In the test flights it was used to spot smoke plumes and see by how much fires had spread.
Brendan Trembath prepared this report.
(Sound of drone flying)
BRENDAN TREMBATH: A remote controlled fire spotter called Vulcan takes off for a test flight.
Warren Purnell has plotted its course on his laptop.
WARREN PURNELL: It kind of looks like a crab that has six arms, six motors and six propellers on the end of each of the arms.
It has a flight range of approximately a six kilometre radius, if necessary.
BRENDAN TREMBATH: Unmanned aerial vehicles could be used in situations where it’s too risky to deploy planes and helicopters.
WARREN PURNELL: We’re not about flying through walls of fire by any means, but the equipment we’re flying, if necessary, could be deemed to be expendable if the surveillance we need to do warrants it.
BRENDAN TREMBATH: Warren Purnell established Project Vulcan Unmanned Aerial Systems and he’s done a series of demonstrations for the New South Wales Rural Fire Service.
WARREN PURNELL: It sort of gives you that bird’s eye view that obviously you can attain in a full size helicopter or aircraft, but just having the resource available, pretty much on-call any time massively improves the situational awareness of, say, the divisional commander who’s on the fire ground directing firefighters.
BRENDAN TREMBATH: He compares it to a portable fire tower.
WARREN PURNELL: We’re able to identify water sources, there’s smoke plume analysis which gives them an idea of how intense the fire is as well as say property assets that need protecting, as well as just generally keeping an eye on the ground crews that are fighting the fire just to ensure their safety.
BRENDAN TREMBATH: He hopes other emergency service organizations make use of them too.

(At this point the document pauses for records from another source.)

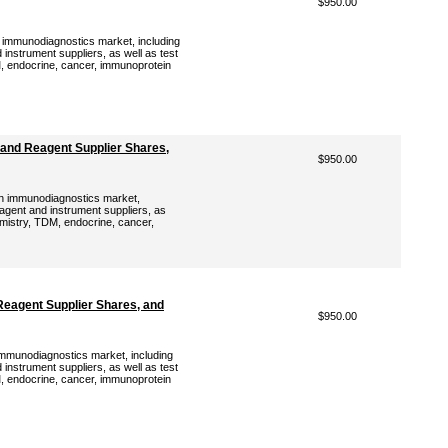
$950.00
h immunodiagnostics market, including
instrument suppliers, as well as test
, endocrine, cancer, immunoprotein
and Reagent Supplier Shares,
$950.00
an immunodiagnostics market,
eagent and instrument suppliers, as
emistry, TDM, endocrine, cancer,
Reagent Supplier Shares, and
$950.00
 immunodiagnostics market, including
instrument suppliers, as well as test
, endocrine, cancer, immunoprotein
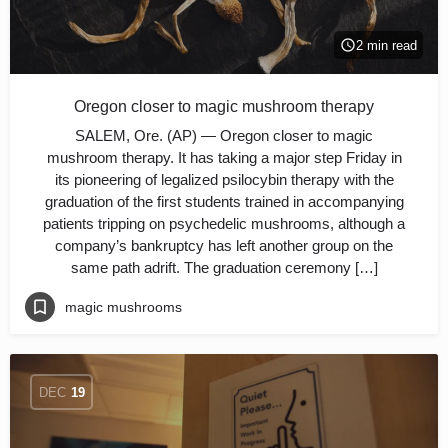
2 min read
Oregon closer to magic mushroom therapy
SALEM, Ore. (AP) — Oregon closer to magic
mushroom therapy. It has taking a major step Friday in
its pioneering of legalized psilocybin therapy with the
graduation of the first students trained in accompanying
patients tripping on psychedelic mushrooms, although a
company’s bankruptcy has left another group on the
same path adrift. The graduation ceremony […]
magic mushrooms
DEC
19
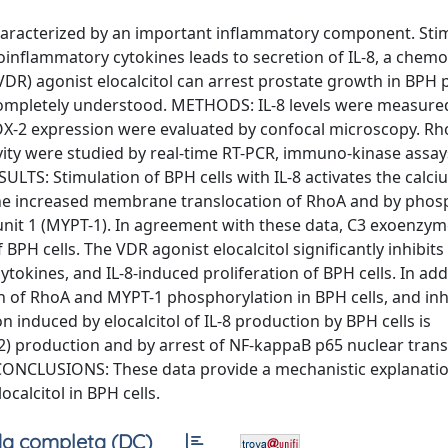
aracterized by an important inflammatory component. Stim
inflammatory cytokines leads to secretion of IL-8, a chem
DR) agonist elocalcitol can arrest prostate growth in BPH p
incompletely understood. METHODS: IL-8 levels were measured
OX-2 expression were evaluated by confocal microscopy. R
vity were studied by real-time RT-PCR, immuno-kinase assa
SULTS: Stimulation of BPH cells with IL-8 activates the calci
he increased membrane translocation of RhoA and by phos
it 1 (MYPT-1). In agreement with these data, C3 exoenzym
 BPH cells. The VDR agonist elocalcitol significantly inhibits 
okines, and IL-8-induced proliferation of BPH cells. In add
on of RhoA and MYPT-1 phosphorylation in BPH cells, and inh
n induced by elocalcitol of IL-8 production by BPH cells is
 production and by arrest of NF-kappaB p65 nuclear trans
CONCLUSIONS: These data provide a mechanistic explanatio
ocalcitol in BPH cells.
a completa (DC)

WARREN PURNELL: The systems we’re developing, whilst specifically at this stage are for bushfire fighting, I believe can be quite easily adapted.
BRENDAN TREMBATH: One of the main issues for proponents of unmanned flights is safety.

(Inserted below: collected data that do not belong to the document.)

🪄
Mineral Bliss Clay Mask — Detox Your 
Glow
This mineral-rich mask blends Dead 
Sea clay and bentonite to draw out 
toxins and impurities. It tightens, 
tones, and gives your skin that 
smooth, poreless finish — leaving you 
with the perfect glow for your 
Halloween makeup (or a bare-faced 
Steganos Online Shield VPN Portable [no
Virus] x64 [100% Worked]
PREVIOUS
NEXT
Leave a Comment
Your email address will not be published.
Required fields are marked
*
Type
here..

Warren Purnell is limited where he can fly and how high.
WARREN PURNELL: I’m governed by the rules of the Civil Aviation Safety Authority, so at this stage, when the UAV’s (unmanned aerial vehicle) at the fire ground, we are actually under the control of the divisional commander or the operations officer from the RFS and they actually determine when it is safe to fly because they’re in contact with their aviation division.
BRENDAN TREMBATH: The Civil Aviation Safety Authority has warned that people conducting flights over fire affected areas without permission risk fines.
There were two incidents in Lithgow and the Blue Mountains in October.
The authority says flying a remotely piloted aircraft in the same airspace as helicopters and planes fighting fires “creates a real risk of a mid-air collision”.
Warren Purnell agrees.
WARREN PURNELL: While the technology has a massive amount of capability, we’re finding that the uptake of UAVs is a little slower, mainly because we have to address concerns such as safety and the sharing of the airspace under CASA et cetera.
So look, it will be adopted, I’m fairly certain of that. There’s a lot of concepts out there at the moment. Some of them have merit, others not so much. I’m sort of about under-promising and over-delivering.
The public’s perception probably needs to change a little, and I think once the professional side of the industry come to the fore, then the public will see what we’re really about.
MARK COLVIN: Warren Purnell from Project Vulcan ending that report by Brendan Trembath.